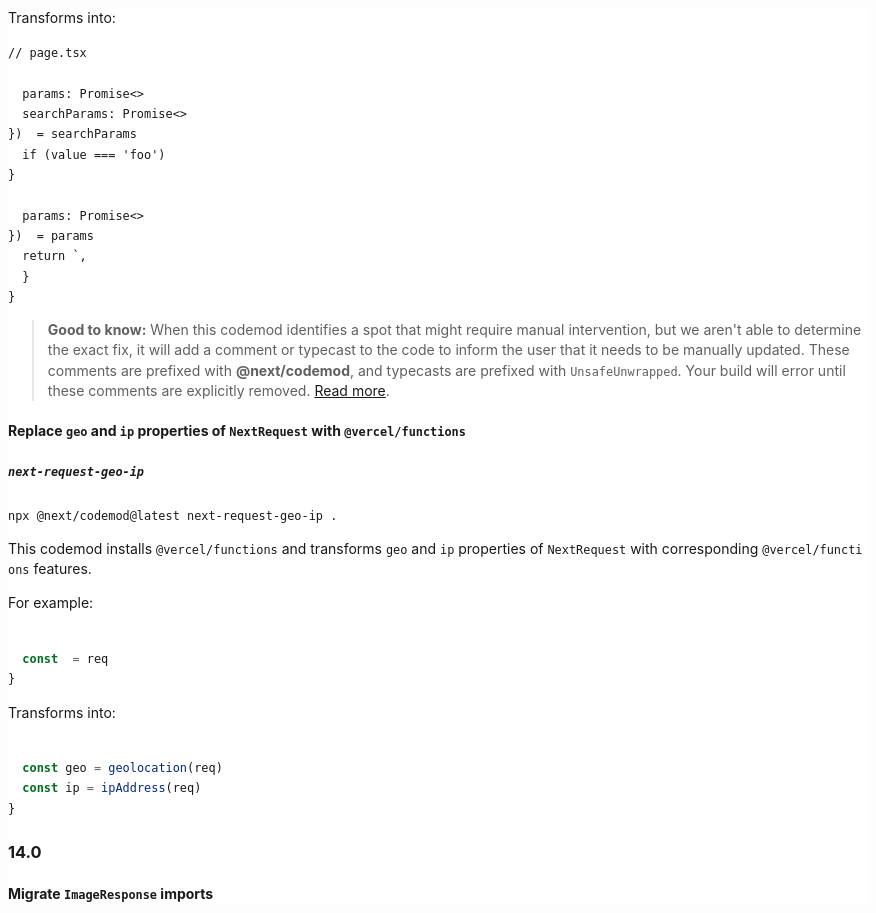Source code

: Transforms into:

```tsx
// page.tsx

  params: Promise<>
  searchParams: Promise<>
})  = searchParams
  if (value === 'foo') 
}

  params: Promise<>
})  = params
  return `,
  }
}
```

> **Good to know:** When this codemod identifies a spot that might require manual intervention, but we aren't able to determine the exact fix, it will add a comment or typecast to the code to inform the user that it needs to be manually updated. These comments are prefixed with **@next/codemod**, and typecasts are prefixed with `UnsafeUnwrapped`.
> Your build will error until these comments are explicitly removed. [Read more](/docs/messages/sync-dynamic-apis).

#### Replace `geo` and `ip` properties of `NextRequest` with `@vercel/functions`

##### `next-request-geo-ip`

```bash filename="Terminal"
npx @next/codemod@latest next-request-geo-ip .
```

This codemod installs `@vercel/functions` and transforms `geo` and `ip` properties of `NextRequest` with corresponding `@vercel/functions` features.

For example:

```ts

  const  = req
}
```

Transforms into:

```ts

  const geo = geolocation(req)
  const ip = ipAddress(req)
}
```

### 14.0

#### Migrate `ImageResponse` imports
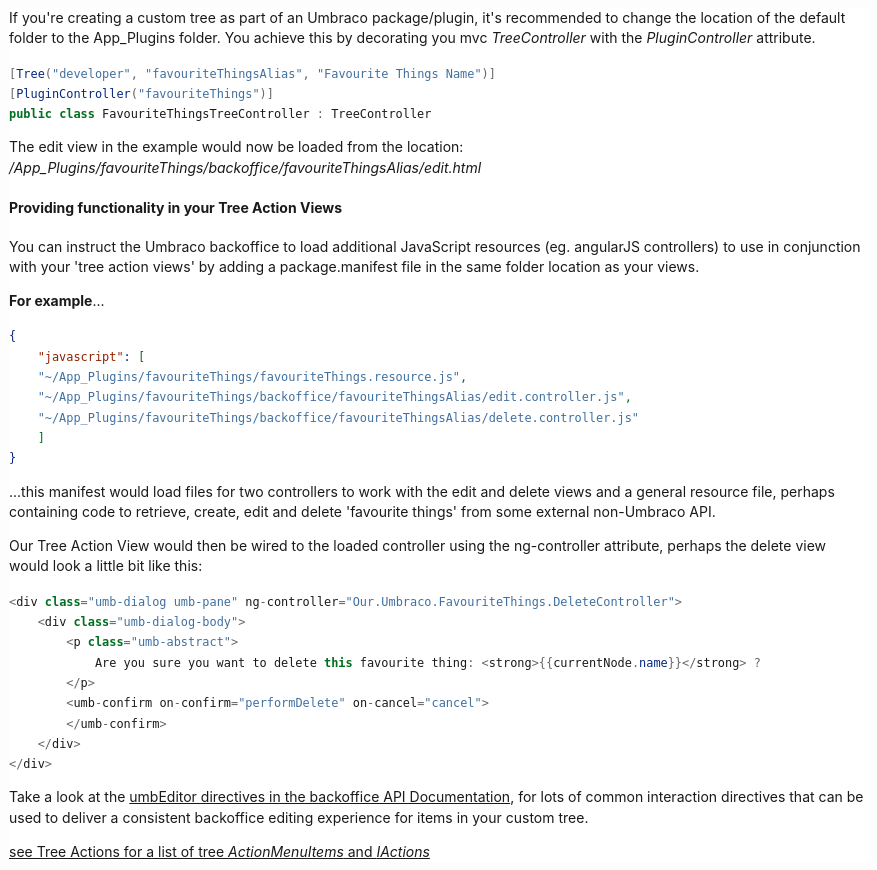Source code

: If you're creating a custom tree as part of an Umbraco package/plugin, it's recommended to change the location of the default folder to the App_Plugins folder. You achieve this by decorating you mvc *TreeController* with the *PluginController* attribute.

```csharp
[Tree("developer", "favouriteThingsAlias", "Favourite Things Name")]
[PluginController("favouriteThings")]
public class FavouriteThingsTreeController : TreeController
```

The edit view in the example would now be loaded from the location: */App_Plugins/favouriteThings/backoffice/favouriteThingsAlias/edit.html*

#### Providing functionality in your Tree Action Views

You can instruct the Umbraco backoffice to load additional JavaScript resources (eg. angularJS controllers) to use in conjunction with your 'tree action views' by adding a package.manifest file in the same folder location as your views.

**For example**...

```json
{
    "javascript": [
    "~/App_Plugins/favouriteThings/favouriteThings.resource.js",
    "~/App_Plugins/favouriteThings/backoffice/favouriteThingsAlias/edit.controller.js",
    "~/App_Plugins/favouriteThings/backoffice/favouriteThingsAlias/delete.controller.js"
    ]
}
```

...this manifest would load files for two controllers to work with the edit and delete views and a general resource file, perhaps containing code to retrieve, create, edit and delete 'favourite things' from some external non-Umbraco API.

Our Tree Action View would then be wired to the loaded controller using the ng-controller attribute, perhaps the delete view would look a little bit like this:

```csharp
<div class="umb-dialog umb-pane" ng-controller="Our.Umbraco.FavouriteThings.DeleteController">
    <div class="umb-dialog-body">
        <p class="umb-abstract">
            Are you sure you want to delete this favourite thing: <strong>{{currentNode.name}}</strong> ?
        </p>
        <umb-confirm on-confirm="performDelete" on-cancel="cancel">
        </umb-confirm>
    </div>
</div>
```

Take a look at the [umbEditor directives in the backoffice API Documentation](https://our.umbraco.com/apidocs/v7/ui/#/api/umbraco.directives.directive:umbEditorHeader), for lots of common interaction directives that can be used to deliver a consistent backoffice editing experience for items in your custom tree.

[see Tree Actions for a list of tree *ActionMenuItems* and *IActions*](tree-actions.md)
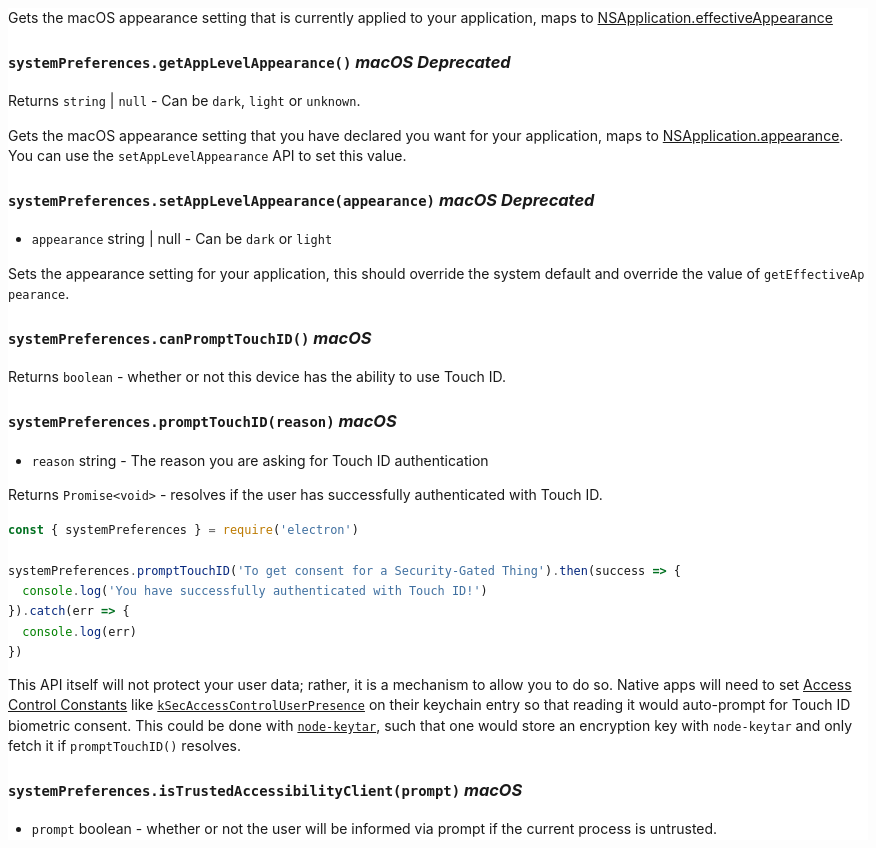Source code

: Gets the macOS appearance setting that is currently applied to your application,
maps to [NSApplication.effectiveAppearance](https://developer.apple.com/documentation/appkit/nsapplication/2967171-effectiveappearance?language=objc)

### `systemPreferences.getAppLevelAppearance()` _macOS_ _Deprecated_

Returns `string` | `null` - Can be `dark`, `light` or `unknown`.

Gets the macOS appearance setting that you have declared you want for
your application, maps to [NSApplication.appearance](https://developer.apple.com/documentation/appkit/nsapplication/2967170-appearance?language=objc).
You can use the `setAppLevelAppearance` API to set this value.

### `systemPreferences.setAppLevelAppearance(appearance)` _macOS_ _Deprecated_

* `appearance` string | null - Can be `dark` or `light`

Sets the appearance setting for your application, this should override the
system default and override the value of `getEffectiveAppearance`.

### `systemPreferences.canPromptTouchID()` _macOS_

Returns `boolean` - whether or not this device has the ability to use Touch ID.

### `systemPreferences.promptTouchID(reason)` _macOS_

* `reason` string - The reason you are asking for Touch ID authentication

Returns `Promise<void>` - resolves if the user has successfully authenticated with Touch ID.

```javascript
const { systemPreferences } = require('electron')

systemPreferences.promptTouchID('To get consent for a Security-Gated Thing').then(success => {
  console.log('You have successfully authenticated with Touch ID!')
}).catch(err => {
  console.log(err)
})
```

This API itself will not protect your user data; rather, it is a mechanism to allow you to do so. Native apps will need to set [Access Control Constants](https://developer.apple.com/documentation/security/secaccesscontrolcreateflags?language=objc) like [`kSecAccessControlUserPresence`](https://developer.apple.com/documentation/security/secaccesscontrolcreateflags/ksecaccesscontroluserpresence?language=objc) on their keychain entry so that reading it would auto-prompt for Touch ID biometric consent. This could be done with [`node-keytar`](https://github.com/atom/node-keytar), such that one would store an encryption key with `node-keytar` and only fetch it if `promptTouchID()` resolves.

### `systemPreferences.isTrustedAccessibilityClient(prompt)` _macOS_

* `prompt` boolean - whether or not the user will be informed via prompt if the current process is untrusted.
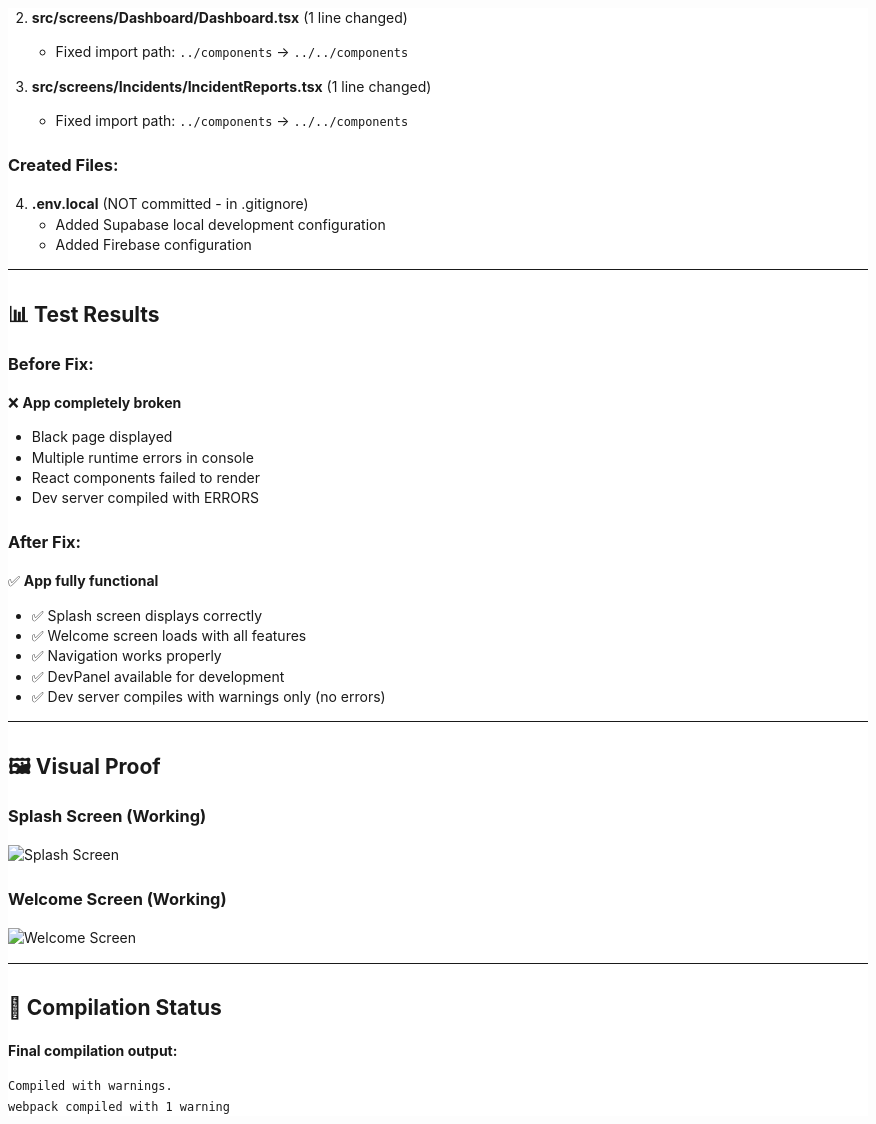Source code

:2. **src/screens/Dashboard/Dashboard.tsx** (1 line changed)
   - Fixed import path: `../components` → `../../components`

3. **src/screens/Incidents/IncidentReports.tsx** (1 line changed)
   - Fixed import path: `../components` → `../../components`

### Created Files:
4. **.env.local** (NOT committed - in .gitignore)
   - Added Supabase local development configuration
   - Added Firebase configuration

---

## 📊 Test Results

### Before Fix:
❌ **App completely broken**
- Black page displayed
- Multiple runtime errors in console
- React components failed to render
- Dev server compiled with ERRORS

### After Fix:
✅ **App fully functional**
- ✅ Splash screen displays correctly
- ✅ Welcome screen loads with all features
- ✅ Navigation works properly
- ✅ DevPanel available for development
- ✅ Dev server compiles with warnings only (no errors)

---

## 🖼️ Visual Proof

### Splash Screen (Working)
![Splash Screen](https://github.com/user-attachments/assets/1e0b6cc8-e9dd-458b-be64-c432726c29b3)

### Welcome Screen (Working)
![Welcome Screen](https://github.com/user-attachments/assets/858e3343-2afd-4443-b4d6-1c9255ca55e3)

---

## 📝 Compilation Status

**Final compilation output:**
```
Compiled with warnings.
webpack compiled with 1 warning
```
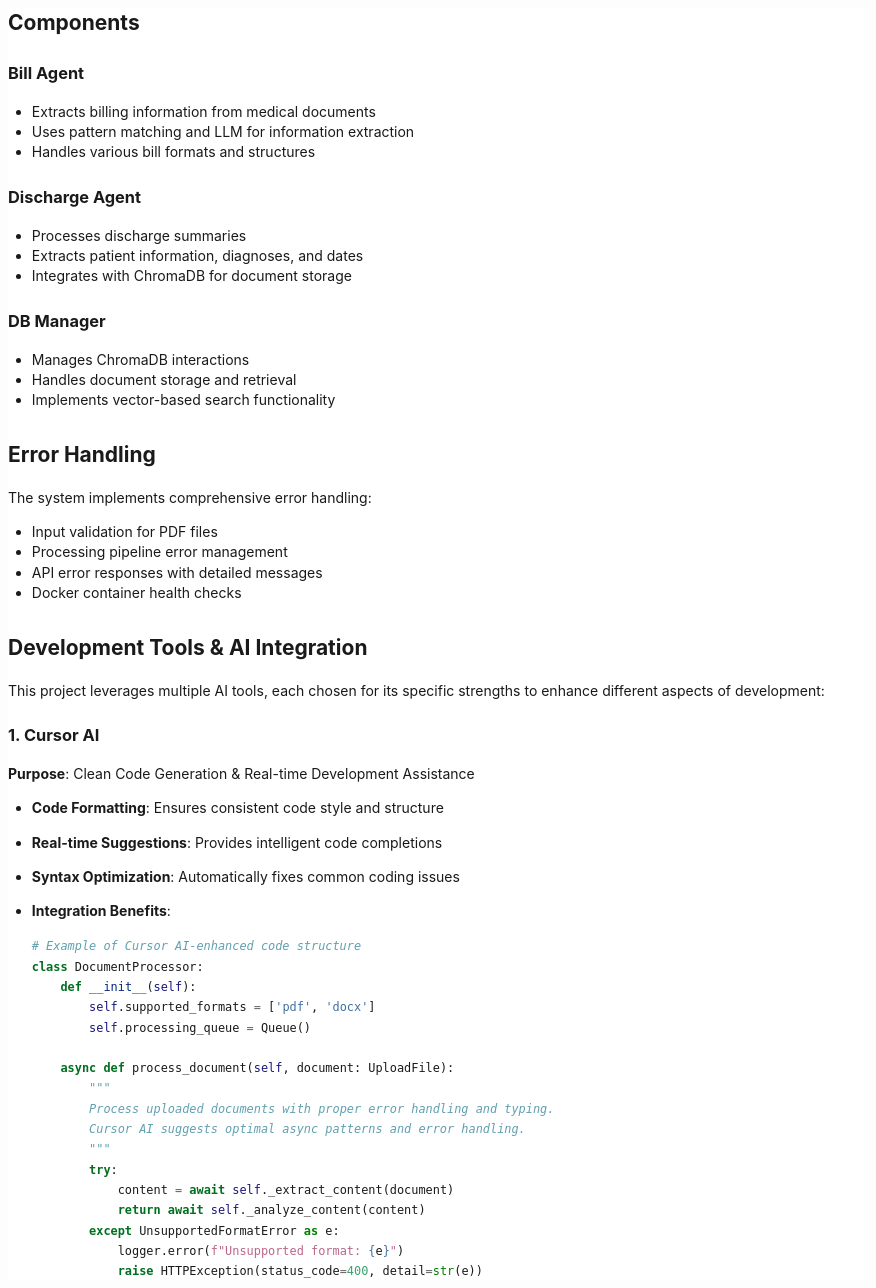 ## Components

### Bill Agent

- Extracts billing information from medical documents
- Uses pattern matching and LLM for information extraction
- Handles various bill formats and structures

### Discharge Agent

- Processes discharge summaries
- Extracts patient information, diagnoses, and dates
- Integrates with ChromaDB for document storage

### DB Manager

- Manages ChromaDB interactions
- Handles document storage and retrieval
- Implements vector-based search functionality

## Error Handling

The system implements comprehensive error handling:

- Input validation for PDF files
- Processing pipeline error management
- API error responses with detailed messages
- Docker container health checks

## Development Tools & AI Integration

This project leverages multiple AI tools, each chosen for its specific strengths to enhance different aspects of development:

### 1. Cursor AI

**Purpose**: Clean Code Generation & Real-time Development Assistance

- **Code Formatting**: Ensures consistent code style and structure
- **Real-time Suggestions**: Provides intelligent code completions
- **Syntax Optimization**: Automatically fixes common coding issues
- **Integration Benefits**:

  ```python
  # Example of Cursor AI-enhanced code structure
  class DocumentProcessor:
      def __init__(self):
          self.supported_formats = ['pdf', 'docx']
          self.processing_queue = Queue()

      async def process_document(self, document: UploadFile):
          """
          Process uploaded documents with proper error handling and typing.
          Cursor AI suggests optimal async patterns and error handling.
          """
          try:
              content = await self._extract_content(document)
              return await self._analyze_content(content)
          except UnsupportedFormatError as e:
              logger.error(f"Unsupported format: {e}")
              raise HTTPException(status_code=400, detail=str(e))
  ```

• **TASK TO COMPLETE**
Work through the records line by line and tally those holding "setAppLevelAppearance". Reply with the number alone.

• **RESPONSE TO THE TASK**
2